Text passage:
Skip to main content

Bayes, Bletchley, JN-25 and a 'modern' optimization

In the current edition (June 2010) of significance (the magazine of the Royal Statistical Society) there's an article titled Edward Simpson: Bayes at Bletchley Park. Simpson is the man behind Simpson's Paradox (which, if you have not heard of it, you should immediately go and read about because it's... weird). He also worked at Bletchley Park during the Second World War.

I found the article fascinating for three reasons: it's about Bletchley Park, it's about Bayes Theorem (which I've spent quite a lot of time dealing with) and it highlights an optimization that was done to enable WRENs to work faster, yet is still in use today.

The article talks about life at Bletchley Park, and the breaking of two codes: Enigma and the Japanese JN-25. So much has been written about Enigma that I have little more to say about it, but JN-25 is a different matter. Its breaking involved a bit of Bayes and ended up helping the Allied victory at the Battle of Midway.


This Japanese Naval code works as follows. The Japanese word to be enciphered is looked up in a book where a corresponding 5 digit number is found. This number is the input to the encipherment. For example, the Japanese word for weather might be encoded as 30525. To help prevent transcription errors the Japanese code numbers were all divisible by three. Thus it would be easy to check a message before enciphering it (especially since it's easy to check if a number is divisible by 3).

So the message would consist of blocks of five-digit numbers. Next a book containing random five digit numbers was used to select a sequence of numbers that would be used to encipher the message. For each five digit group in the message, a five digit number from the book (in sequence) would be chosen.

Simpson's article has the following example:

Corresponding code numbers: 70863 34131 30525
Secret sequence from code book: 58304 68035 91107

The original five digit code representing a word would be added to the secret five digit number digit by digit with no carry (a form of modulo arithmetic). For example, "weather" might be 30525 and the chosen secret number 91107 and so the enciphered word would be 21622. The recipient would reverse the addition to get at the message.

That's a very secure system if the secret numbers are truly random and if they are not reused. In fact the Japanese secret numbers were not randomly used. The Japanese sent multiple messages using the same sequences of random numbers.

In addition, by cracking messages, Bletchley Park was able to build up a table of code numbers and their frequency of occurrence. That frequency of occurrence made an application of Bayes theorem possible.

Here's how it worked. A code breaker would be given a set of messages all known to have been enciphered with the same stretch of secret numbers. They might have between 2 and 20 messages. Suppose that in one message there's "good" (34131) enciphered as 92166 using the secret number 68035 and in another there's "stop" (50418) enciphered with the same secret number as 18443. The code breaker has in front of them 18443 and 92166 and by lining up messages on the table has columns of numbers enciphered with the same, unknown secret numbers.

Tasks and exercises:
**A)** From the text on JN-25, list every Japanese word that has a five-digit code number given for it, along with that number.
**B)** Pick up the text on JN-25 where it stops and write the next part.

Extracted data:

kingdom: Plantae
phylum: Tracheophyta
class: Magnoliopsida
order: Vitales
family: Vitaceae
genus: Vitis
* * *
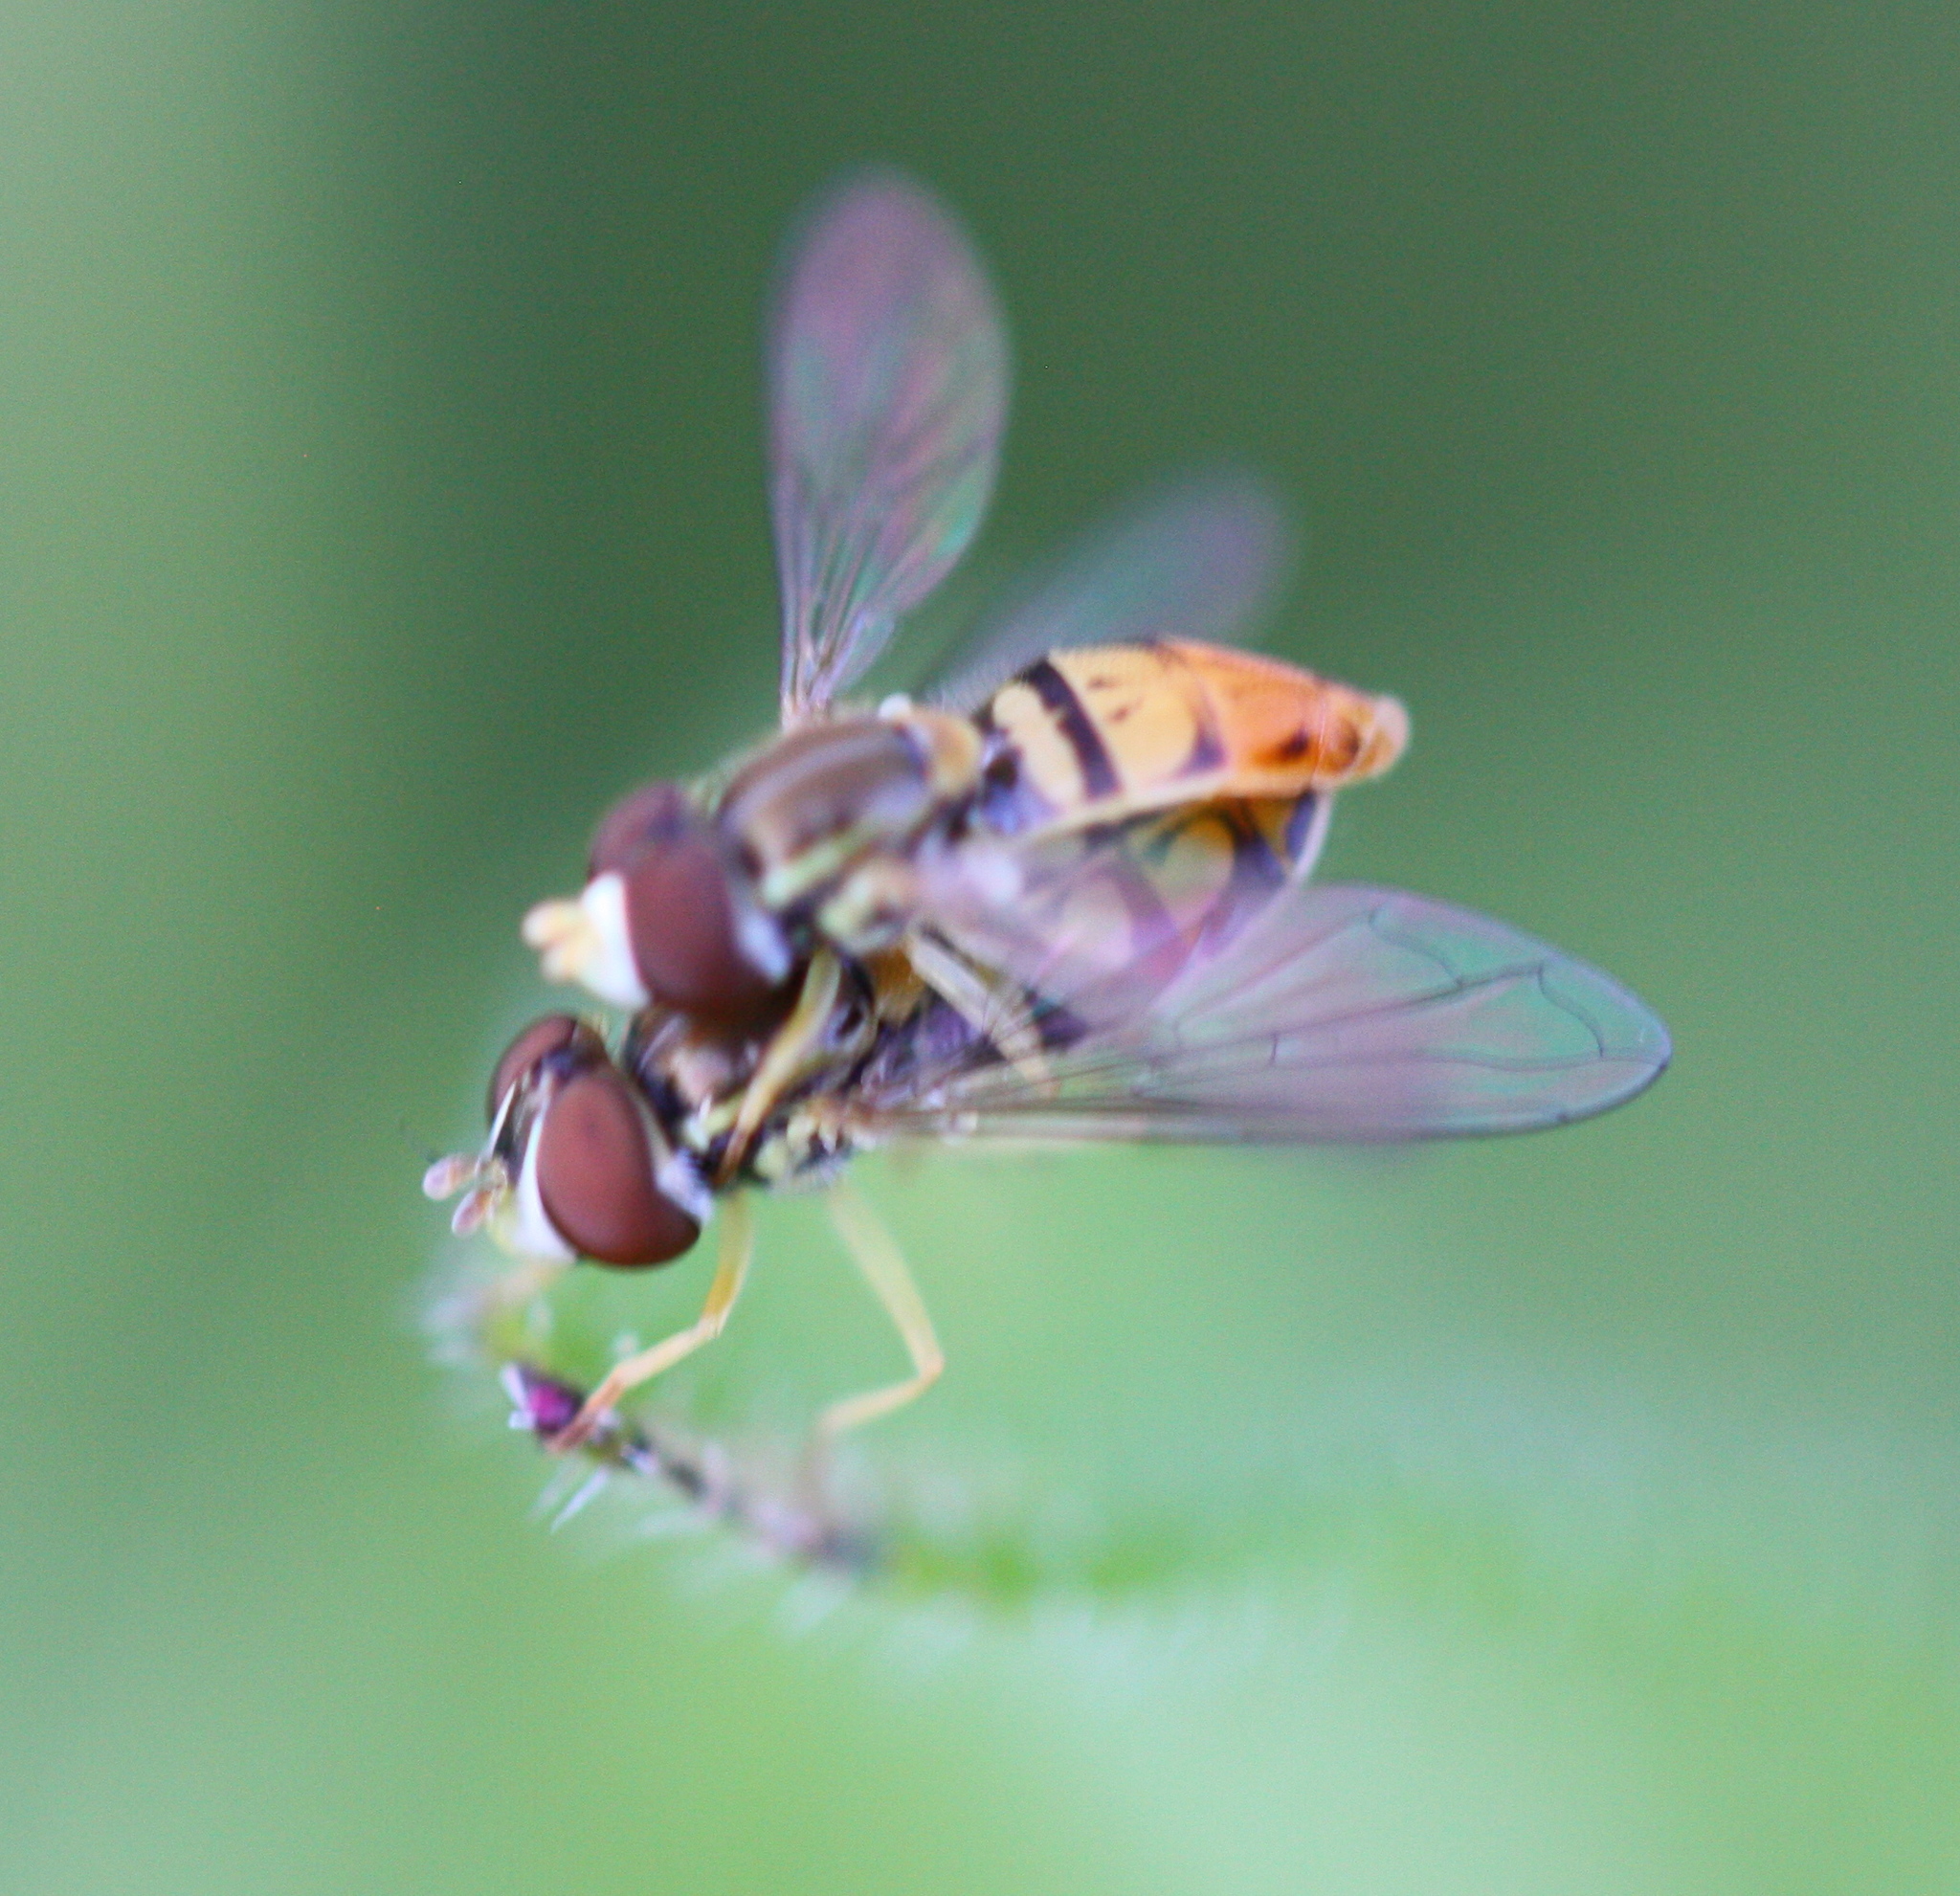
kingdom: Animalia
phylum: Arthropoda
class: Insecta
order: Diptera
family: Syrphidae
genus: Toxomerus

Task results:
**A)**
weather: 30525
good: 34131
stop: 50418

**B)**
The difference between 18443 and 92166 (using the modulo arithmetic) will be 26387. This is in fact the difference between the original code words 34131 and 50418: the secret number 68035 has been eliminated.

What the folks at Bletchley Park did was build themselves a big table of differences between the code words. The code breaker would look up 26387 in the book to see if this difference was known (indicating that the two underlying words had been identified and they would have been present in the book as 34131 and 50418). If 26387 appeared in the book then the actual code numbers (34131 and 50418) could be subtracted from the enciphered numbers 18443 and 92166 to reveal the secret number 68035 that was used to encipher the message.

Since they had many messages to work with they would actually check all pairs of numbers. For each pair, a difference is calculated and the resulting number looked up in the book to see if it exists.

Now for Bayes

On the table in front of the code breaker are a set of messages. They would take the number 68035 and subtract it from each enciphered number in the same column to reveal the underlying code number. If any of the numbers was not divisible by three then the decipherment had failed, but if not the next stage was undertaken.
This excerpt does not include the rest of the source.